▸ Requests
[1] Please reproduce the part of the bank capital passage below, starting with "The value of improved" and going on through "its risk sensitivity.".
[2] Write what comes next in the bank capital passage below, picking up after its last sentence.

The value of improved clarity, coherence and consistency in the risk appetite settings is I think reasonably self evident. The need for greater clarity in the distinction between expected and unexpected loss perhaps less so. The value of this Cyclical Buffer proposal ultimately depends on its capacity to enhance the resilience of the capital adequacy regime in the face of economic downturns without compromising its risk sensitivity.

There are no absolutes when we deal with what happens under stress but I believe a Cyclical Buffer such as is outlined in this post also has the potential to help mitigate the risk of loss of confidence in the bank when losses are no longer part of what stakeholders expect but have moved into the domain of uncertainty. I am not suggesting that this would solve the problem of financial crisis. I am suggesting that it is a relatively simple enhancement to a bank’s ICAAP that has the potential to make banks more resilient (and transparent) with no obvious downsides.

Capital 101

In Capital 101, we learn that capital is meant to cover “unexpected loss” and that there is a neat division between expected and unexpected loss. The extract below from an early BCBS publication sets out the standard explanation …

Expected and unexpected credit loss

Figure 1 – Expected and Unexpected Loss

The BCBS publication from which this image is sourced explained that

“While it is never possible to know in advance the losses a bank will suffer in a particular year, a bank can forecast the average level of credit losses it can reasonably expect to experience. These losses are referred to as Expected Losses (EL) ….”

One of the functions of bank capital is to provide a buffer to protect a bank’s debt holders against peak losses that exceed expected levels… Losses above expected levels are usually referred to as Unexpected Losses (UL) – institutions know they will occur now and then, but they cannot know in advance their timing or severity….”

“An Explanatory Note on the Basel II IRB Risk Weight Functions” BCBS July 2005

There was a time when the Internal Ratings Based approach, combining some elegant theory and relatively simple math, seemed to have all the answers

  • A simple intuitive division between expected and unexpected loss
  • Allowing expected loss to be quantified and directly covered by risk margins in pricing while the required return on unexpected loss could be assigned to the cost of equity
  • A precise relationship between expected and unexpected loss, defined by the statistical parameters of the assumed loss distribution
  • The capacity to “control” the risk of unexpected loss by applying seemingly unquestionably strong confidence levels (i.e. typically 1:1000 years plus) to the measurement of target capital requirements
  • It even seemed to offer a means of neatly calibrating the capital requirement to the probability of default of your target debt rating (e.g. a AA senior debt rating with a 5bp probability of default = a 99.95% confidence level; QED)

▸ Dataset rows
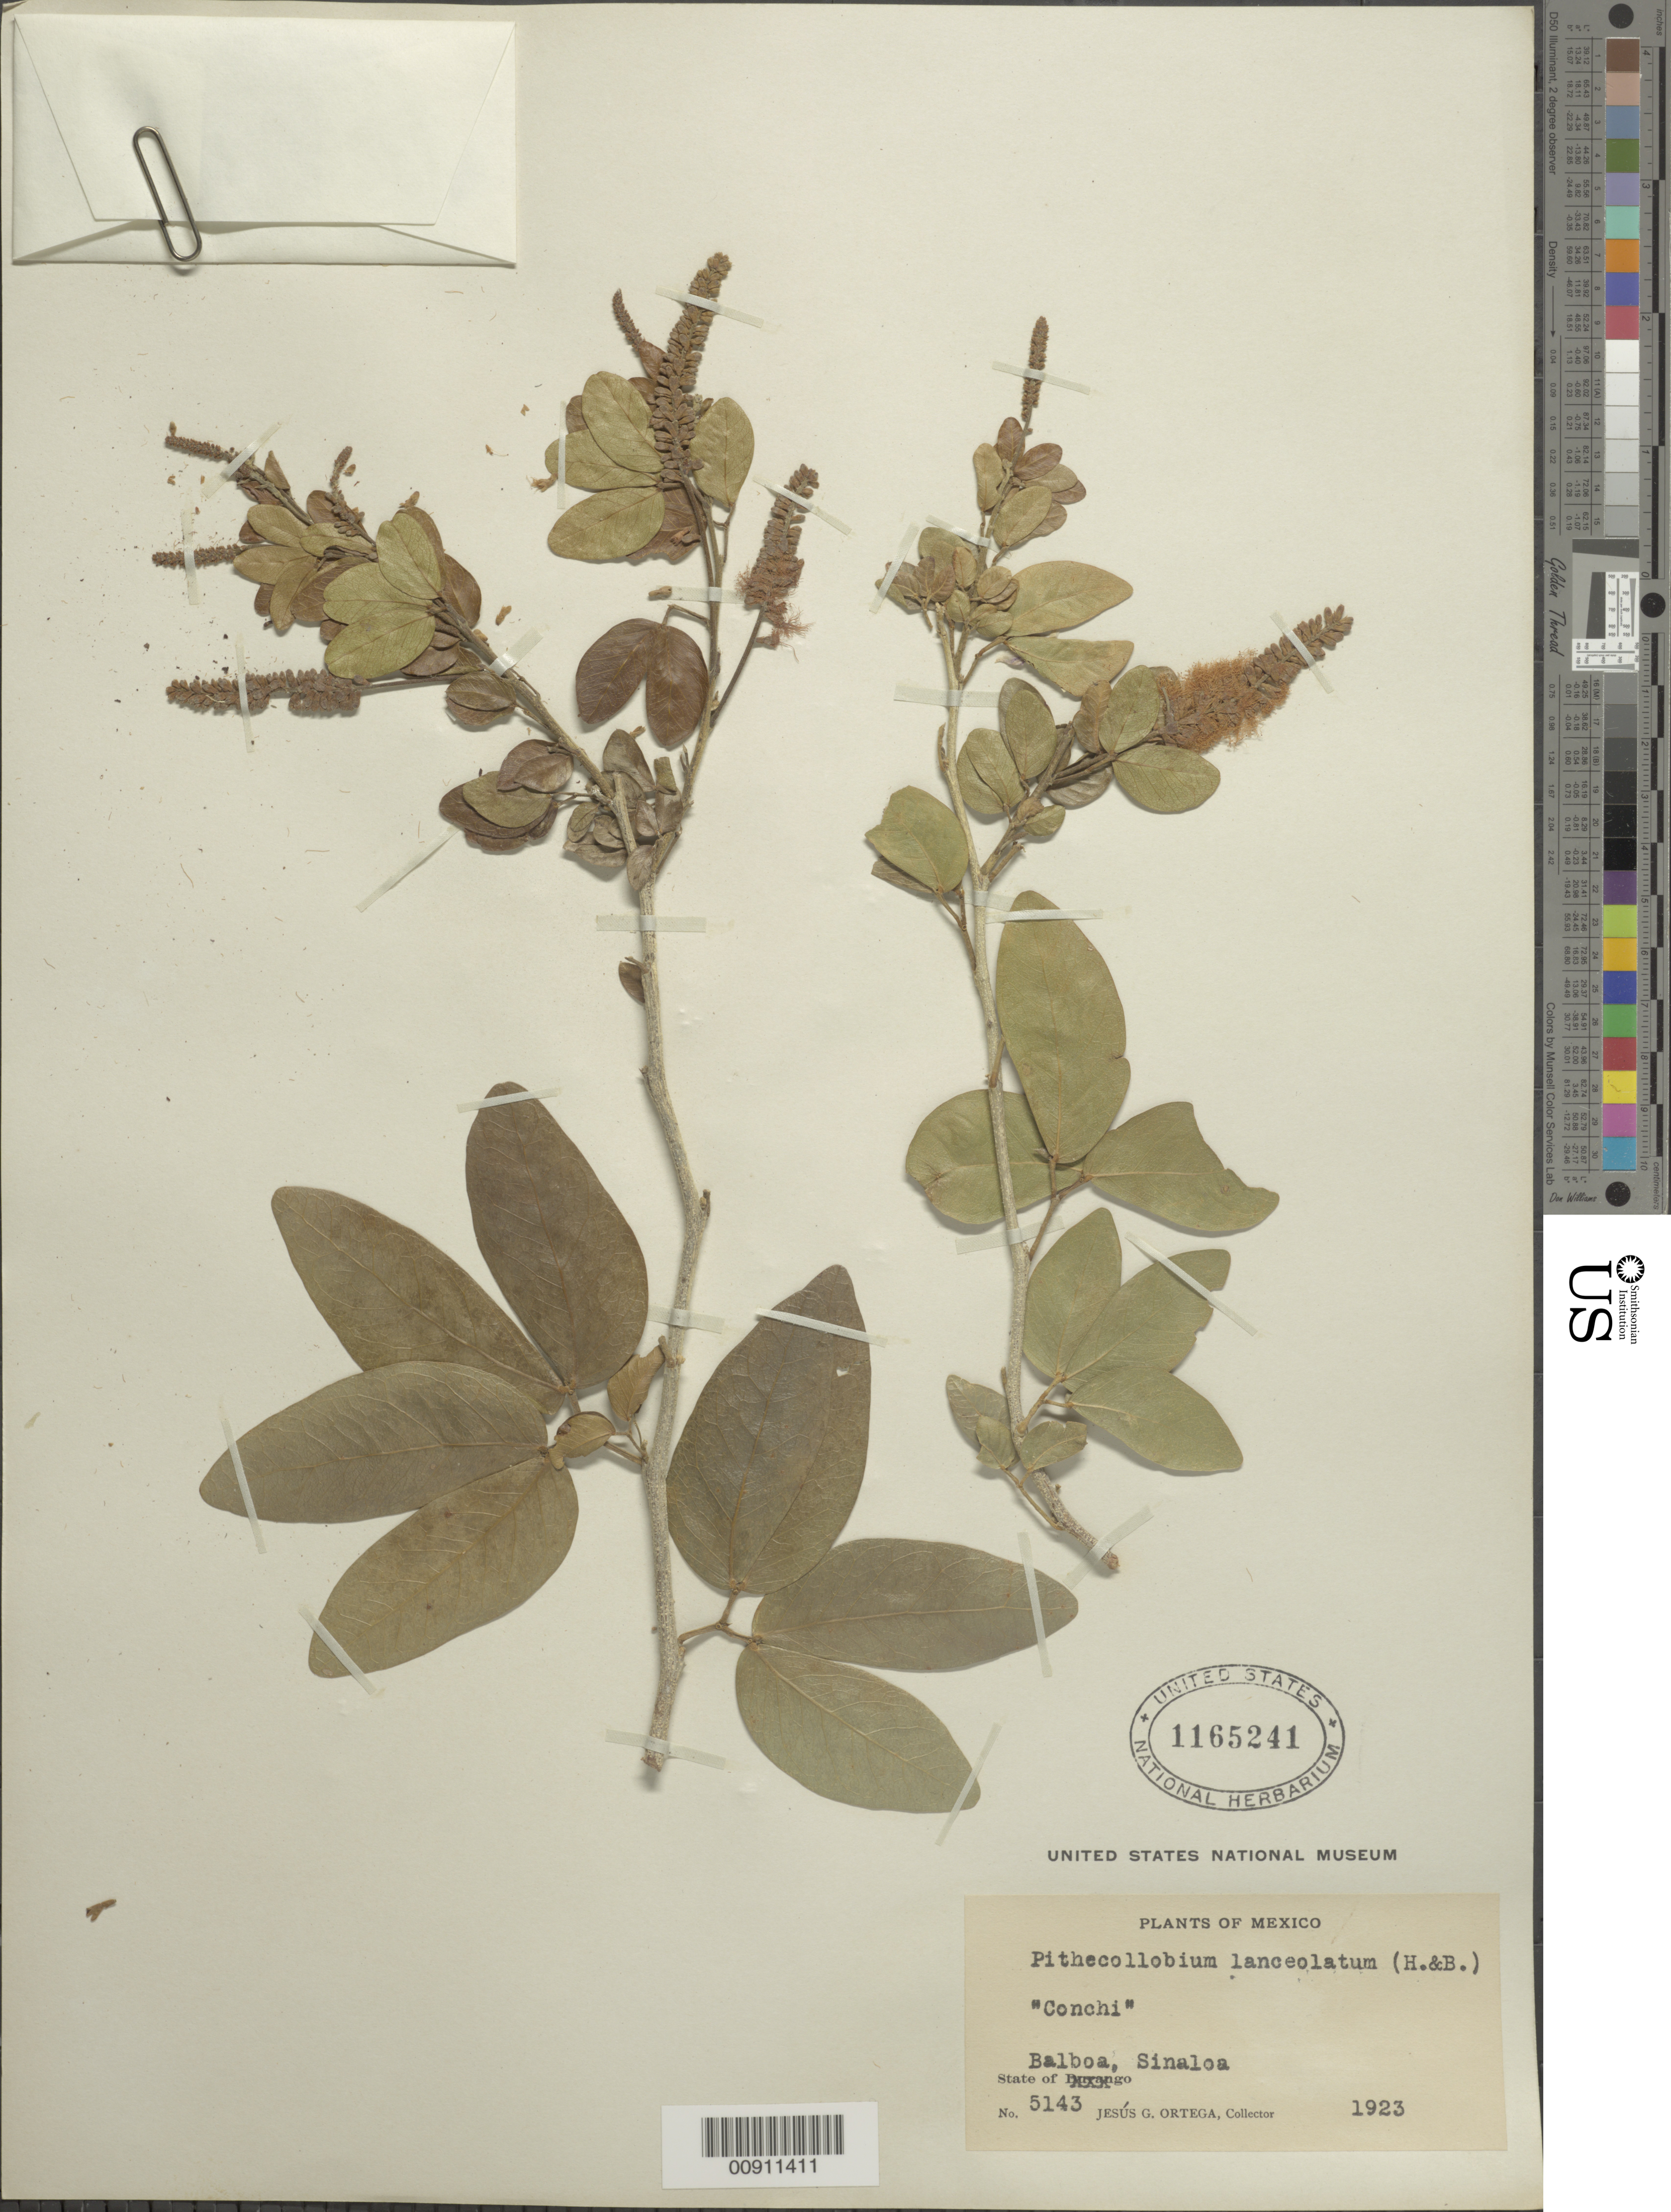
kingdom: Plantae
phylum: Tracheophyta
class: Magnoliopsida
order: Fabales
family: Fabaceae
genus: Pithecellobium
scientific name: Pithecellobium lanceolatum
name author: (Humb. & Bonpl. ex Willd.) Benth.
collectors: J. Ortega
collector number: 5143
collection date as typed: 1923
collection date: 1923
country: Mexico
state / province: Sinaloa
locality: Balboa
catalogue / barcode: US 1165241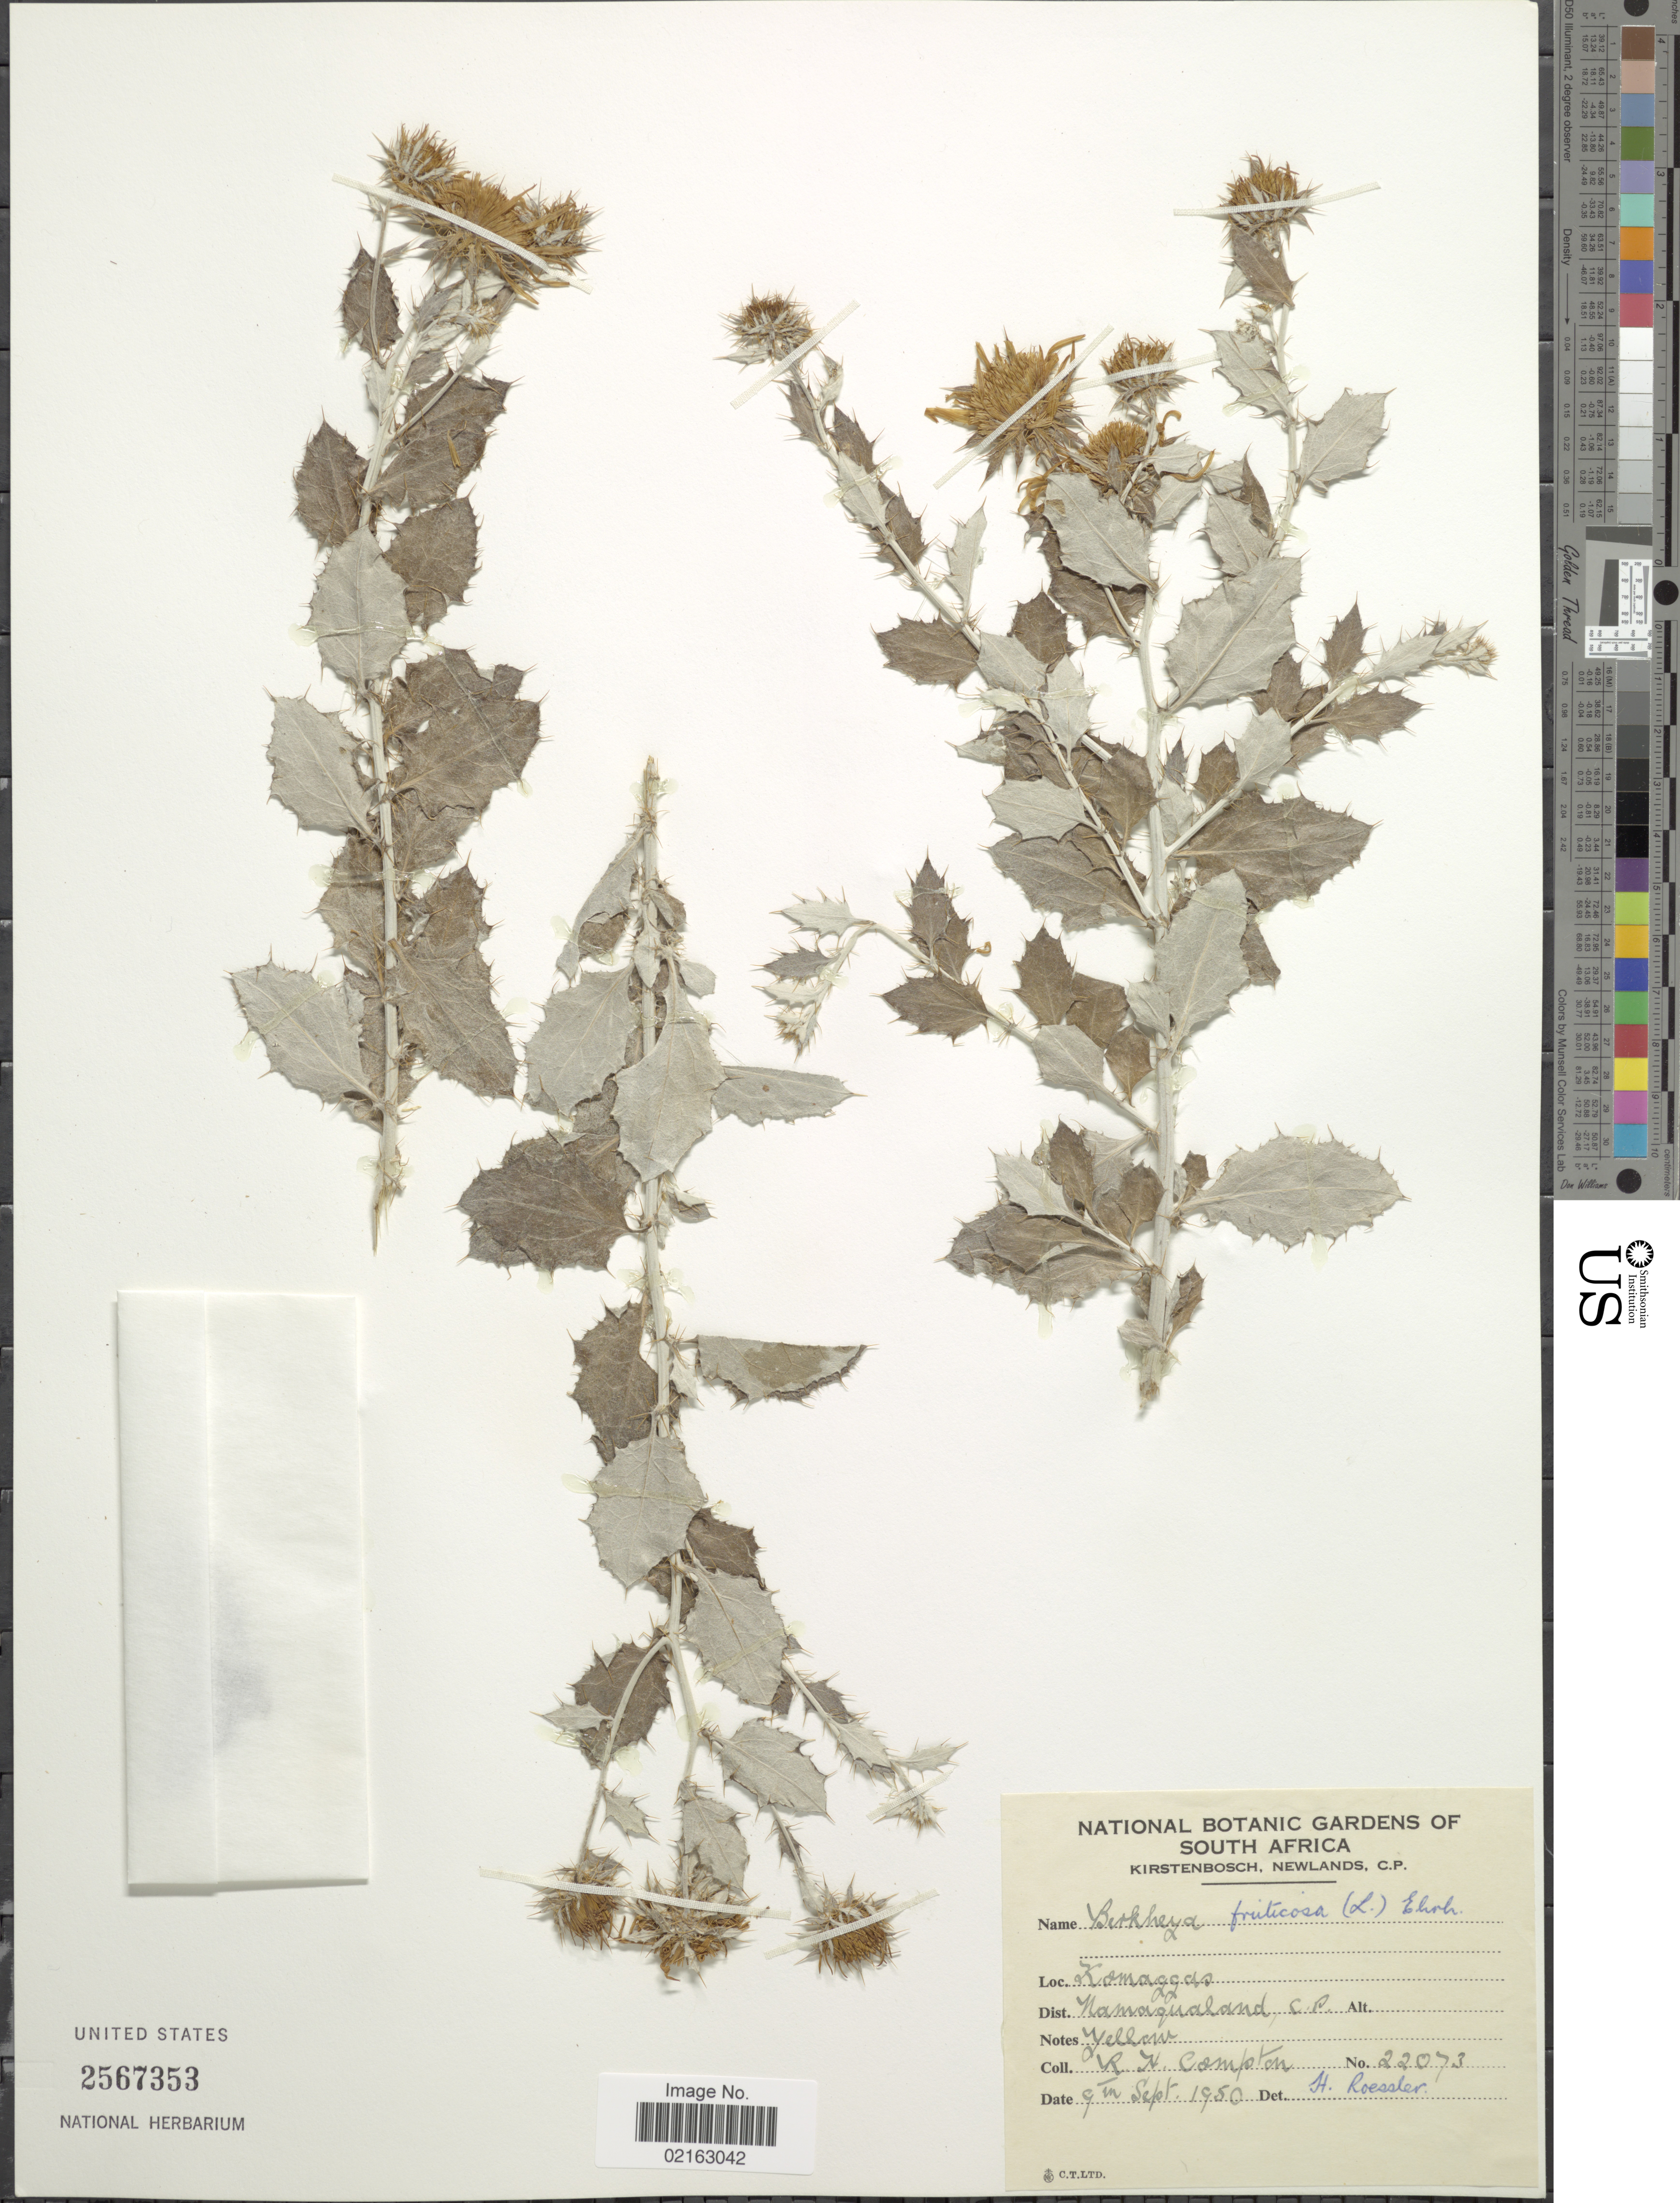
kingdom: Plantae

▸ Response list
[1]
The value of improved clarity, coherence and consistency in the risk appetite settings is I think reasonably self evident. The need for greater clarity in the distinction between expected and unexpected loss perhaps less so. The value of this Cyclical Buffer proposal ultimately depends on its capacity to enhance the resilience of the capital adequacy regime in the face of economic downturns without compromising its risk sensitivity.

[2]
If only it was that simple … but expected loss is still a good place to start

In practice, the inherently cyclical nature of banking means that the line between expected and unexpected loss is not always as simple or clear as represented above. It would be tempting to believe that the transition to expected loan loss accounting will bring greater transparency to this question but I doubt that is the case. Regulatory Expected Loss (REL) is another possible candidate but again I believe it falls short of what would be desirable for drawing the line that signals where we are increasingly likely to have crossed from the domain of the expected to the unexpected.

The problem (from a capital adequacy perspective) with both IFRS9 and REL is that the “expected” value still depends on the state of the credit cycle at the time we are taking its measure. REL incorporates a Downturn measure of Loss Given Default (DLGD) but the other inputs (Probability of Default and Exposure at Default) are average values taken across a cycle, not the values we expect to experience at the peak of the cycle downturn.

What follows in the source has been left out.